> _Stated goal_
Please rewrite all of the data with every "latitude" replaced by "lat" and everything else kept the same. Leave the pictures out.

> _Records supplied_
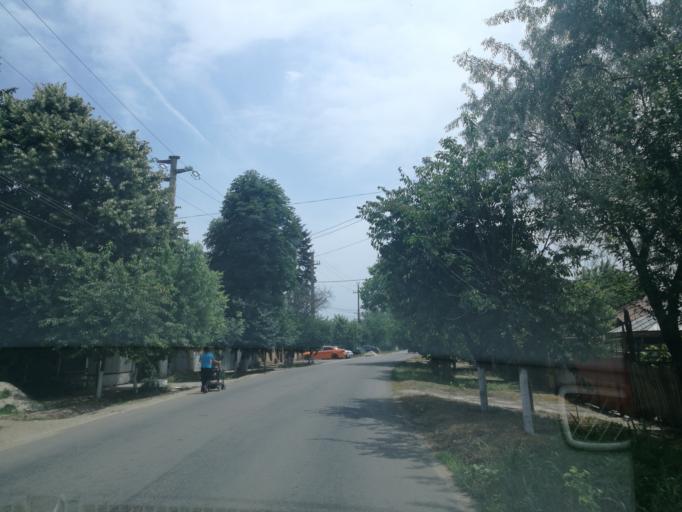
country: RO
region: Ilfov
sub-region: Comuna Vidra
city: Sintesti
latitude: 44.2928
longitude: 26.1289
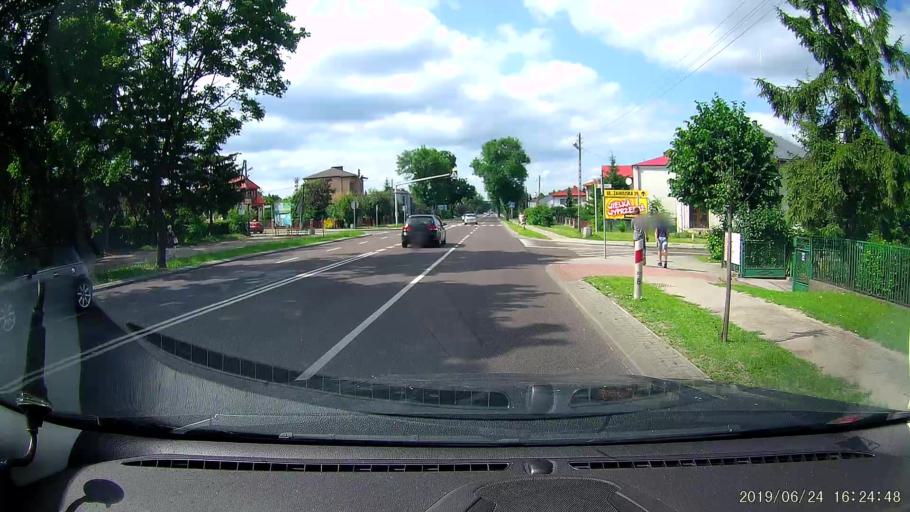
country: PL
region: Lublin Voivodeship
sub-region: Powiat tomaszowski
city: Tomaszow Lubelski
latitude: 50.4383
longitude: 23.4193
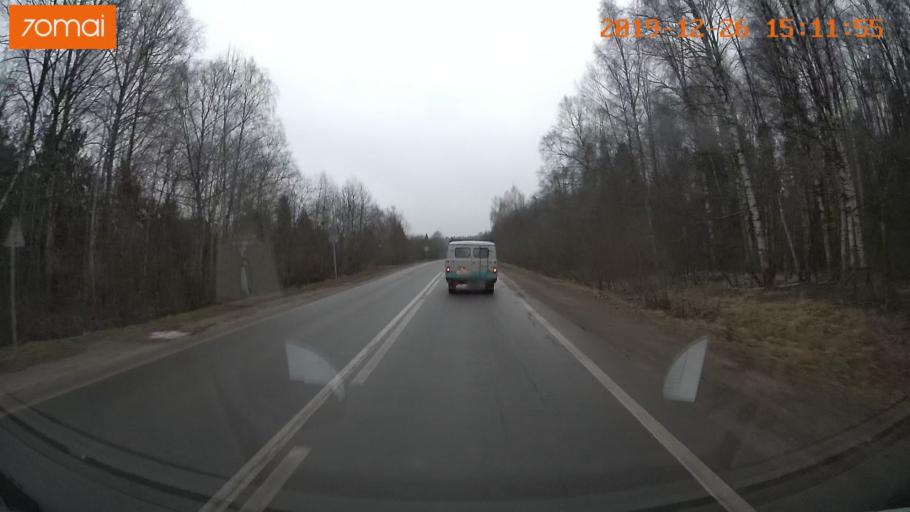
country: RU
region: Jaroslavl
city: Rybinsk
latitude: 58.1319
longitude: 38.8685
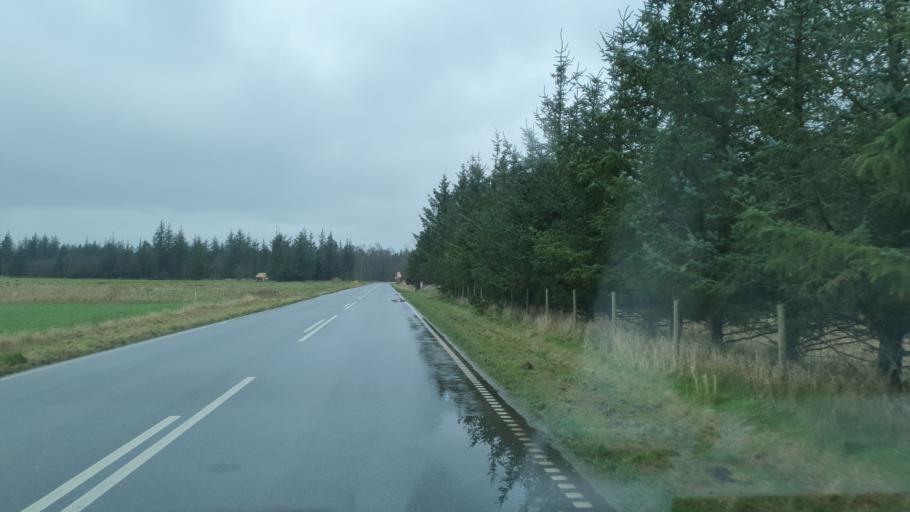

> _Expected output_
country: RO
region: Ilfov
sub-region: Comuna Vidra
city: Sintesti
lat: 44.2928
longitude: 26.1289
country: PL
region: Lublin Voivodeship
sub-region: Powiat tomaszowski
city: Tomaszow Lubelski
lat: 50.4383
longitude: 23.4193
country: RU
region: Jaroslavl
city: Rybinsk
lat: 58.1319
longitude: 38.8685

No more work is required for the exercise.